**EXERCISES**:
1/ In the motor housing description, which three components form the hydraulic power unit 104?
2/ Decide whether each statement below agrees with the motor housing description. Answer yes or no for each and quote the deciding words of the description.
(a) Each solenoid actuated valve 106 contains three solenoids.
(b) The end cap 102 is mounted to the front of the motor housing 100.
(c) The rotational housing 200 sits behind the motor housing 100.
3/ Carry on the motor housing description from its last sentence.

**DOCUMENT TEXT**:
□ □ □ □ □
The motor housing 100 can be pipe shaped and has an internal diameter. Other embodiments can be shaped to fit the parameters of an enclosed environment. In this embodiment, the motor housing 100 is cylindrical to fit inside a pipe line. Mounted to the front of the motor housing 100 is an end cap 102. The end cap 102 prevents interior components captured within the volume of the housing from exiting the housing. Mounted forward of the end cap 102 is a hydraulic power unit 104. The hydraulic power unit 104 consists of a fluid reservoir 101, a pump 103, and motor 105 that form the hydraulic power unit 104.
Forward of the hydraulic power unit 104 in a bottom 107 of the motor housing 100 are located a plurality of solenoid actuated valves 106. Each solenoid actuated valve 106 consists of a valve body, two solenoids, and an interior cartridge. The solenoid actuated valves 106 are hydraulically coupled to the hydraulic power unit 104. The solenoid actuated valves 106 are also hydraulically coupled to hydraulic cylinders 110, 202, 216, and 310.
At a front end 109/bottom side 107 of the motor housing 100 a dual rod extend/retract piston 110 can be mounted to the rotational housing 200. The dual rod extend/retract piston 110 can be attached to the rotational housing 200 by the rotational housing piston mount 204 and allows a horizontal extension or retraction of the rotational housing 200 while resisting the torque generated by the rotary actuator 202. Thus, the rotational housing 200 is in front of the motor housing 100.
□ □ □ □ □
**INFORMATION SHOWN**:
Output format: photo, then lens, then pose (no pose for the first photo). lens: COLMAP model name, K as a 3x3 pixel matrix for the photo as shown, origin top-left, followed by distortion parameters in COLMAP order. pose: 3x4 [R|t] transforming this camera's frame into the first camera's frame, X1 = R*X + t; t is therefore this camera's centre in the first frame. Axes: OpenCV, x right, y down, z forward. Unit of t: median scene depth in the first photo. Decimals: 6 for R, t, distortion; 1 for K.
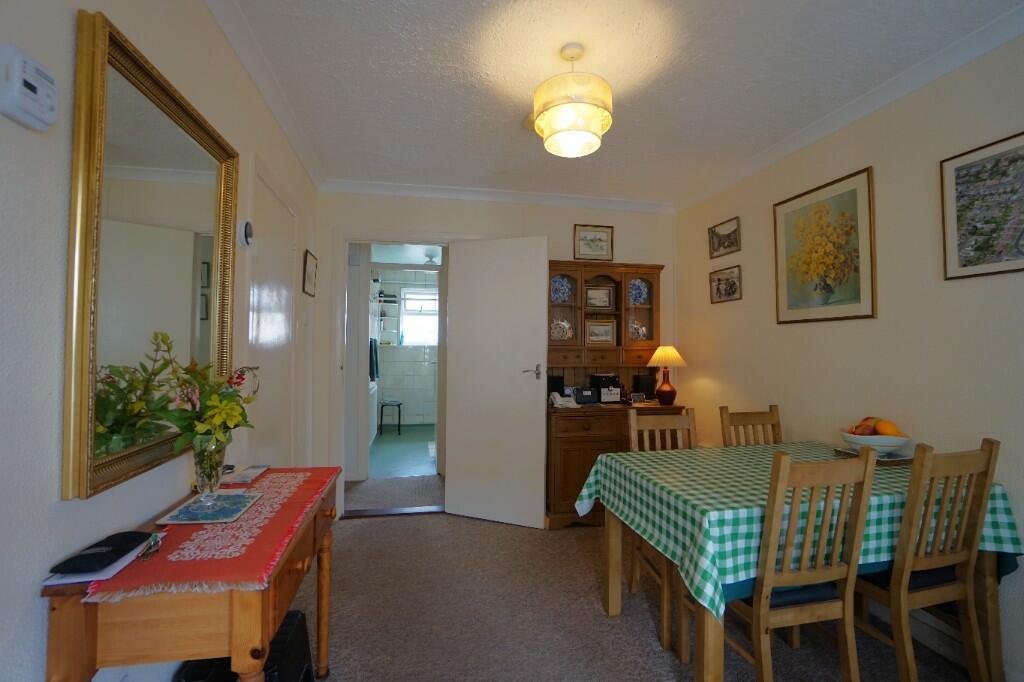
□ □ □ □ □
**RESPONSES**:
1/ A fluid reservoir 101, a pump 103, and motor 105.

2/
(a) No: "Each solenoid actuated valve 106 consists of a valve body, two solenoids, and an interior cartridge."
(b) Yes: "Mounted to the front of the motor housing 100 is an end cap 102."
(c) No: "Thus, the rotational housing 200 is in front of the motor housing 100."

3/
FIGS. 2 and 3 illustrate that inside the rotational housing 200 is attached a rotary actuator mount 206. A rotary actuator 202 is attached to the rotary actuator mount 206 with its keyed shaft protruding from the end of the rotational housing 200. A rotational race 208 is attached to the front of the rotational housing 200. A T-slider 214 is then slid onto and keyed to the shaft of the rotary actuator 202. Mounted in the slots at each end of the T-slider 214 are forks 210.
The slots on the end of the forks 210 in turn engage with the rotational race 208 securing the T-slider 214 on the shaft of the rotary actuator 202 and providing a resisting moment created by the actuation of the radial piston 216. The radial piston 216 slides onto the T-slider 214 and a piston plunger 220 engages the tines 201 of the T-Slide 214.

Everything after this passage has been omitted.